The illegal gold mining sector, referred to as “galamsey” has evolved from the artisanal stage through the use of rudimentary equipment such as; shovels, pick axes, and sluice boards to currently semi-mechanized operations involving the use of equipment such as excavators, bulldozers, and washing plants.

The techniques involved in each method have their levels of associated effects which can be considered under socioeconomic, Environmental, and Health impacts since these effects usually impact human lives, soilswater, and air. Loss of human lives is one critical concern as far as gold mining is concerned.

With soil, the main issues are the destruction of farms and farmlands. Forest reserves are also currently under threat, as miners especially illegal miners venture into such areas without any authorization. Cash crop farms especially cocoa farms are being destroyed by these gold seekers.

Rivers and streams in the mining communities are being heavily polluted with mine wastes, depriving the indigenes of safe drinking water. Urban populations are equally threatened as it is becoming increasingly difficult for the Ghana Water Company to adequately treat such polluted water at a reasonable cost for consumption.

Air quality is affected in many mining communities where rock grinding and the use of explosives are rampant.

Several lives have been lost as a result of miners’ inability to use modern and safe techniques in mining.
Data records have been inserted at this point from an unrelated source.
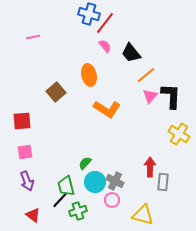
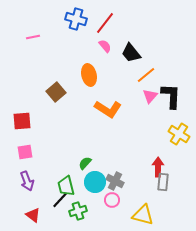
blue cross: moved 13 px left, 5 px down
orange L-shape: moved 1 px right
red arrow: moved 8 px right
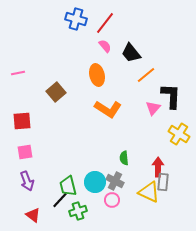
pink line: moved 15 px left, 36 px down
orange ellipse: moved 8 px right
pink triangle: moved 3 px right, 12 px down
green semicircle: moved 39 px right, 5 px up; rotated 48 degrees counterclockwise
green trapezoid: moved 2 px right
yellow triangle: moved 6 px right, 23 px up; rotated 10 degrees clockwise
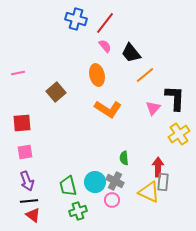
orange line: moved 1 px left
black L-shape: moved 4 px right, 2 px down
red square: moved 2 px down
yellow cross: rotated 25 degrees clockwise
black line: moved 31 px left, 1 px down; rotated 42 degrees clockwise
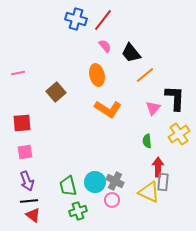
red line: moved 2 px left, 3 px up
green semicircle: moved 23 px right, 17 px up
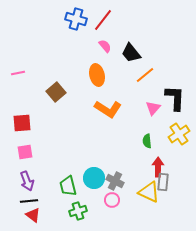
cyan circle: moved 1 px left, 4 px up
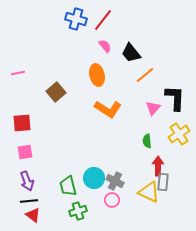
red arrow: moved 1 px up
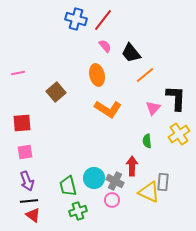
black L-shape: moved 1 px right
red arrow: moved 26 px left
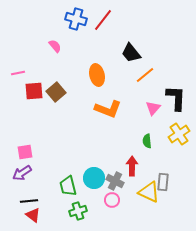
pink semicircle: moved 50 px left
orange L-shape: rotated 12 degrees counterclockwise
red square: moved 12 px right, 32 px up
purple arrow: moved 5 px left, 8 px up; rotated 78 degrees clockwise
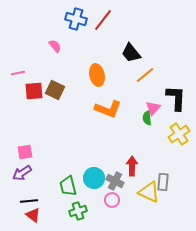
brown square: moved 1 px left, 2 px up; rotated 24 degrees counterclockwise
green semicircle: moved 23 px up
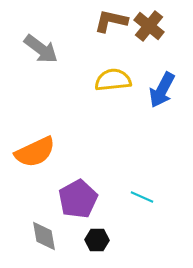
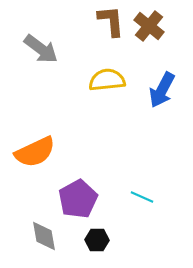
brown L-shape: rotated 72 degrees clockwise
yellow semicircle: moved 6 px left
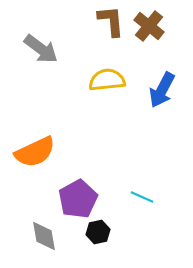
black hexagon: moved 1 px right, 8 px up; rotated 15 degrees counterclockwise
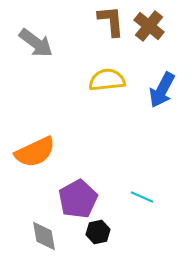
gray arrow: moved 5 px left, 6 px up
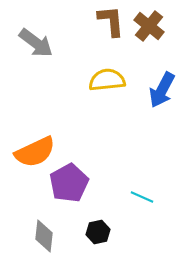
purple pentagon: moved 9 px left, 16 px up
gray diamond: rotated 16 degrees clockwise
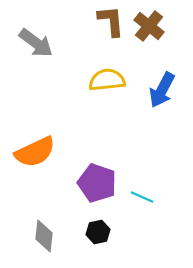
purple pentagon: moved 28 px right; rotated 24 degrees counterclockwise
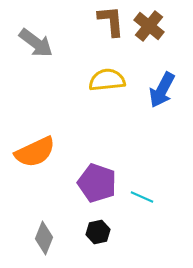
gray diamond: moved 2 px down; rotated 16 degrees clockwise
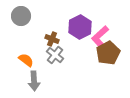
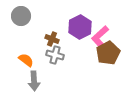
gray cross: rotated 24 degrees counterclockwise
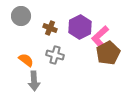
brown cross: moved 2 px left, 11 px up
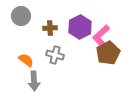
brown cross: rotated 24 degrees counterclockwise
pink L-shape: moved 1 px right, 1 px up
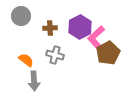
pink L-shape: moved 5 px left, 1 px down
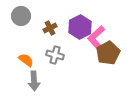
brown cross: rotated 24 degrees counterclockwise
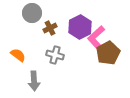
gray circle: moved 11 px right, 3 px up
orange semicircle: moved 8 px left, 5 px up
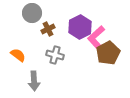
brown cross: moved 2 px left, 1 px down
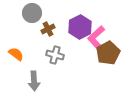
orange semicircle: moved 2 px left, 1 px up
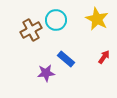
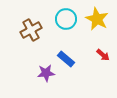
cyan circle: moved 10 px right, 1 px up
red arrow: moved 1 px left, 2 px up; rotated 96 degrees clockwise
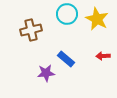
cyan circle: moved 1 px right, 5 px up
brown cross: rotated 15 degrees clockwise
red arrow: moved 1 px down; rotated 136 degrees clockwise
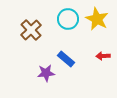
cyan circle: moved 1 px right, 5 px down
brown cross: rotated 30 degrees counterclockwise
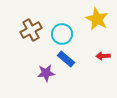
cyan circle: moved 6 px left, 15 px down
brown cross: rotated 15 degrees clockwise
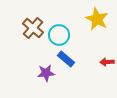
brown cross: moved 2 px right, 2 px up; rotated 20 degrees counterclockwise
cyan circle: moved 3 px left, 1 px down
red arrow: moved 4 px right, 6 px down
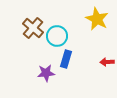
cyan circle: moved 2 px left, 1 px down
blue rectangle: rotated 66 degrees clockwise
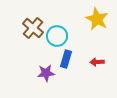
red arrow: moved 10 px left
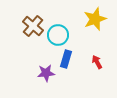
yellow star: moved 2 px left; rotated 25 degrees clockwise
brown cross: moved 2 px up
cyan circle: moved 1 px right, 1 px up
red arrow: rotated 64 degrees clockwise
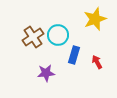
brown cross: moved 11 px down; rotated 15 degrees clockwise
blue rectangle: moved 8 px right, 4 px up
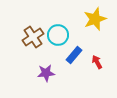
blue rectangle: rotated 24 degrees clockwise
Pits usually give in leading to the death of several miners. It is a known fact that heavy metals bio-accumulate in body tissues thereby disrupting the functions of vital organs and glands such as the heart, brain, kidneys, bone, liver, etc. They displace the vital nutritional minerals from their original place, thereby, hindering their biological functions.

They may enter the human body through food, water, air, or absorption through the skin when they come in contact with humans in agriculture, manufacturing, pharmaceutical, industrial or residential settings.
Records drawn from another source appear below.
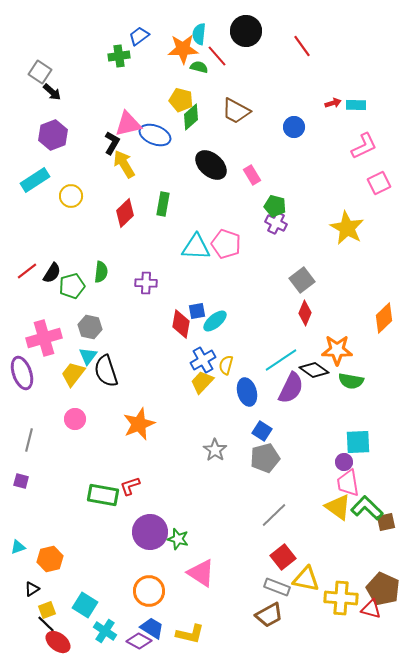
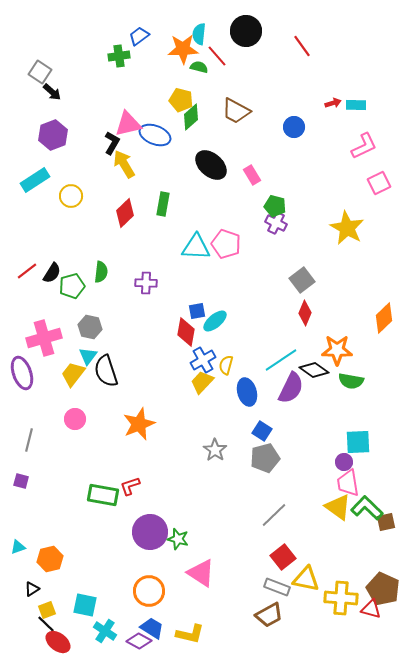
red diamond at (181, 324): moved 5 px right, 8 px down
cyan square at (85, 605): rotated 20 degrees counterclockwise
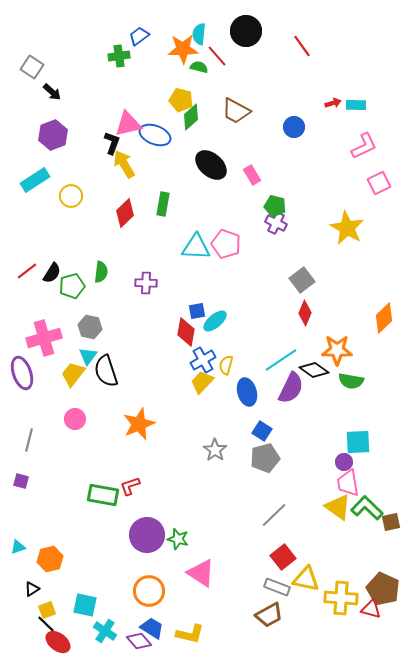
gray square at (40, 72): moved 8 px left, 5 px up
black L-shape at (112, 143): rotated 10 degrees counterclockwise
brown square at (386, 522): moved 5 px right
purple circle at (150, 532): moved 3 px left, 3 px down
purple diamond at (139, 641): rotated 20 degrees clockwise
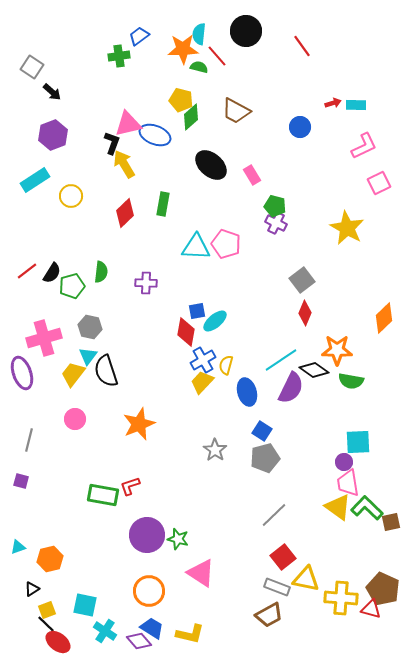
blue circle at (294, 127): moved 6 px right
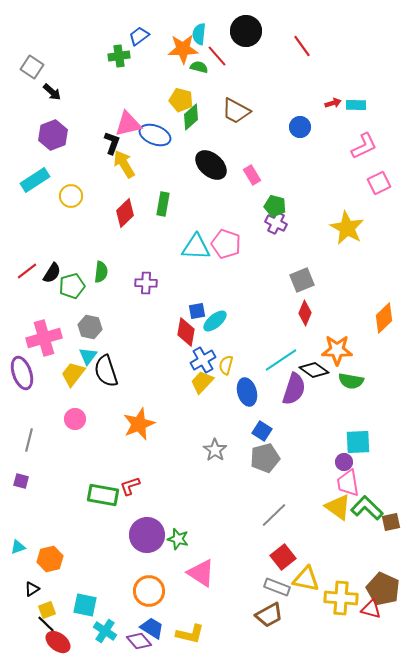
gray square at (302, 280): rotated 15 degrees clockwise
purple semicircle at (291, 388): moved 3 px right, 1 px down; rotated 8 degrees counterclockwise
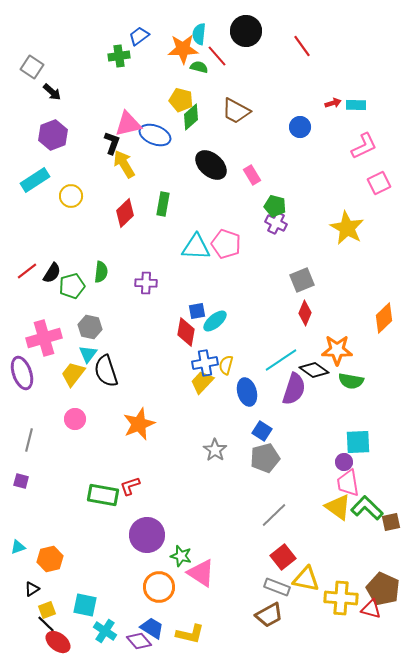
cyan triangle at (88, 356): moved 2 px up
blue cross at (203, 360): moved 2 px right, 3 px down; rotated 20 degrees clockwise
green star at (178, 539): moved 3 px right, 17 px down
orange circle at (149, 591): moved 10 px right, 4 px up
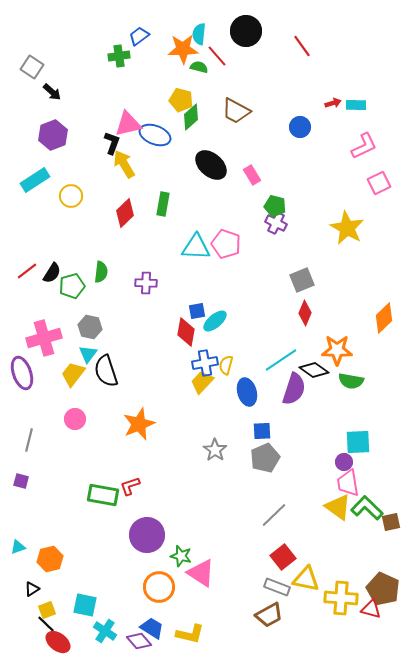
blue square at (262, 431): rotated 36 degrees counterclockwise
gray pentagon at (265, 458): rotated 8 degrees counterclockwise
Mercury, the main extractant used in small-scale gold mining is usually abused most. The danger is, the metal speciates through many transformation processes in the environment and these are controlled by various physical, chemical, and biological factors. Depending on the prevailing environmental conditions, inorganic mercury species may be converted to the many times more toxic methylated form, such as methylmercury, a potent neurotoxin that is readily accumulated by aquatic biota.
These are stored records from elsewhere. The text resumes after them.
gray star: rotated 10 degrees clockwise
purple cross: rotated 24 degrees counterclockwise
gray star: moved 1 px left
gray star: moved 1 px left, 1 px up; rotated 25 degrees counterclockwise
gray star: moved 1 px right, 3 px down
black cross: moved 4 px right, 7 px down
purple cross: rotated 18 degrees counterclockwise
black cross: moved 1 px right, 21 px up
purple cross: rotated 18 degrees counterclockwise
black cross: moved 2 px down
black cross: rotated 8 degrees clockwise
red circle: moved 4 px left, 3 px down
The Inaugural lecture delivered by Prof. Vincent Kodzo Nartey sought to bring attention to illegal mining and called for governments and the general public to treat the issue with the seriousness it deserves.

Vincent Kodzo Nartey is a Professor of Chemistry at the Department of Chemistry, at the University of Ghana with a special interest in Physical, Analytical, and Environmental Chemistry. Professor Nartey served as the Head of the Department of Chemistry, University of Ghana for two terms, covering the periods, 2004 to 2006 and 2008 to 2011.

His inaugural lecture was the second inaugural lecture for the 2022/2023 academic year.